■ **To do**:
Exactly reproduce all the records, keeping pictures out of the copy.

--- Data for analysis ---

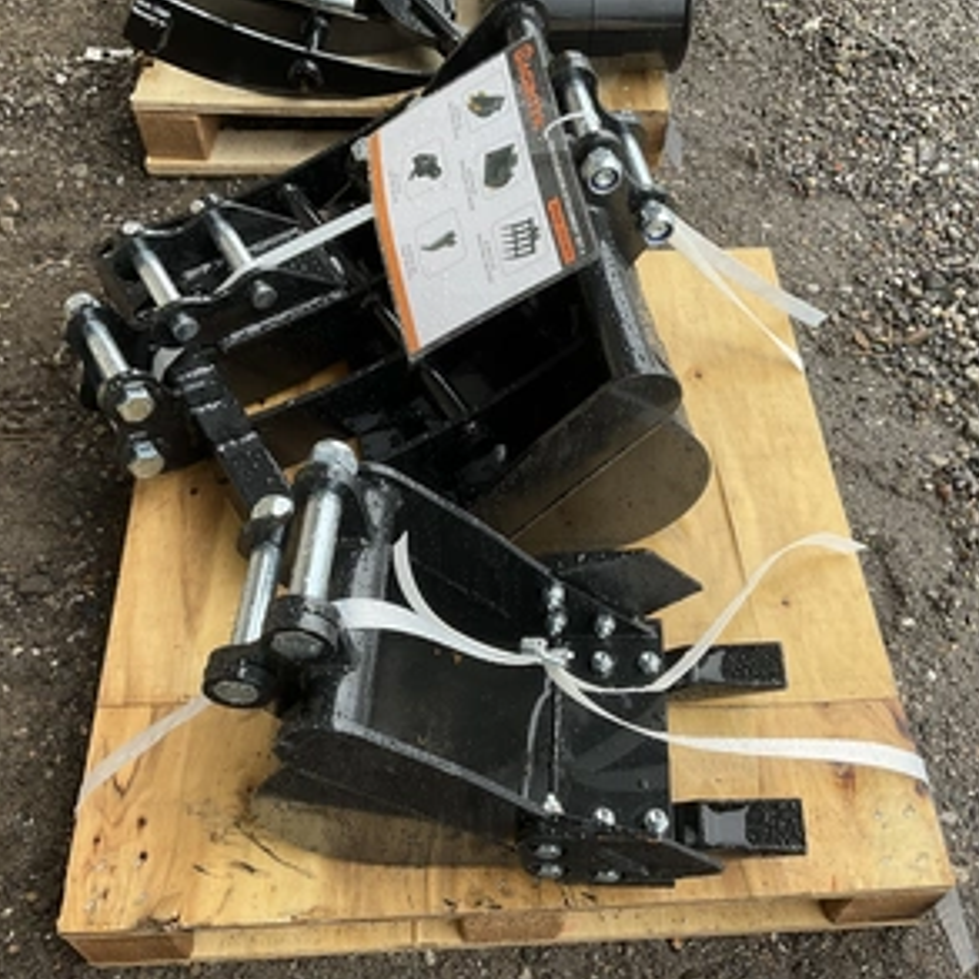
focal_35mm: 35
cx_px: 508
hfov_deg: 47.2
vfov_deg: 47.2
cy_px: 491
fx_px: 1120
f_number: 1.8
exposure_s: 1/153
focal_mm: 3
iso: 20
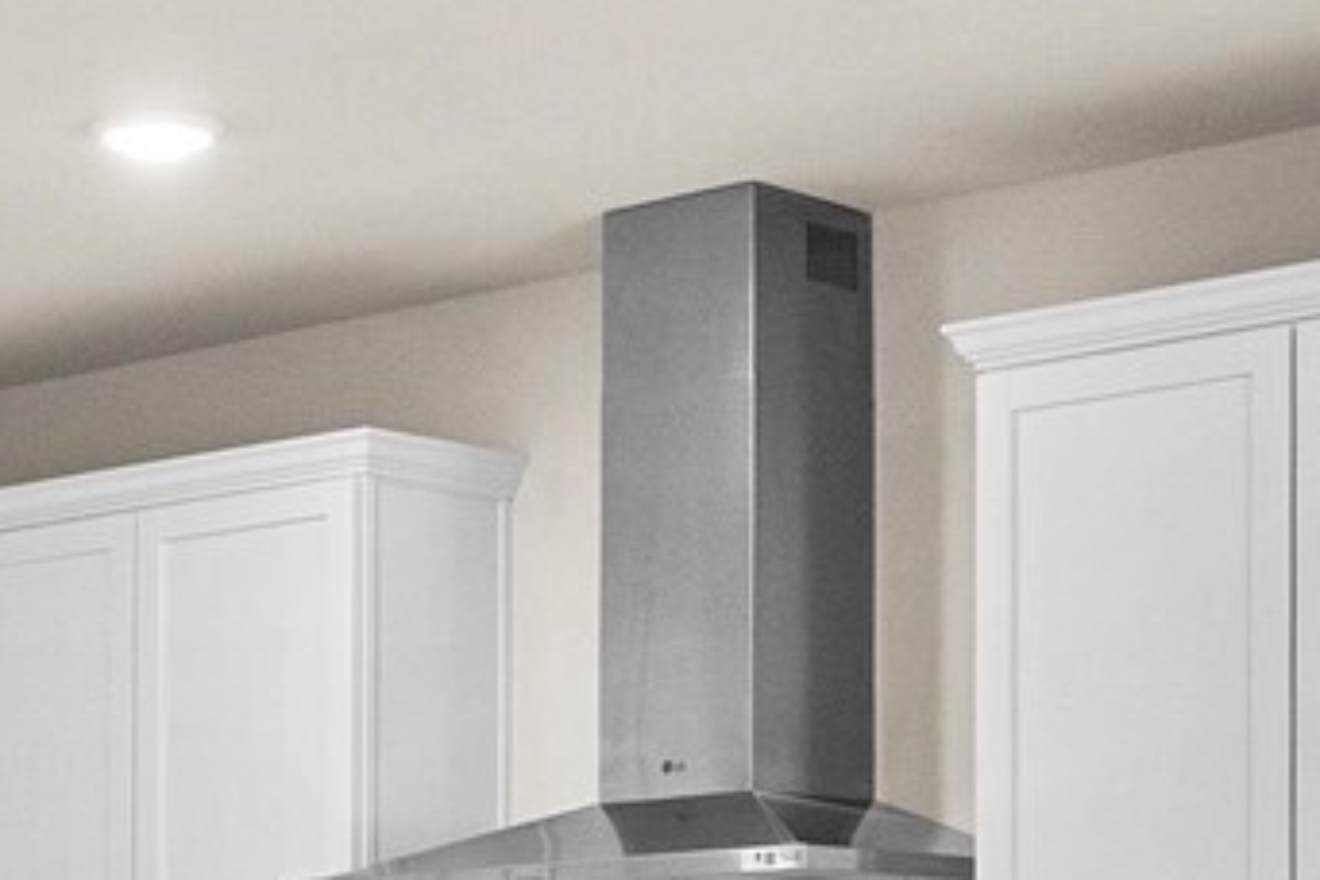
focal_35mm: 119
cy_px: 1386
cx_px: 176
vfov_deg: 11.0
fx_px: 4363
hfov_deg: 17.0
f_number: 7.1
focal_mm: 24
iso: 800
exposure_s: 1/30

---

■ **Written response**:
focal_35mm: 35
cx_px: 508
hfov_deg: 47.2
vfov_deg: 47.2
cy_px: 491
fx_px: 1120
f_number: 1.8
exposure_s: 1/153
focal_mm: 3
iso: 20
focal_35mm: 119
cy_px: 1386
cx_px: 176
vfov_deg: 11.0
fx_px: 4363
hfov_deg: 17.0
f_number: 7.1
focal_mm: 24
iso: 800
exposure_s: 1/30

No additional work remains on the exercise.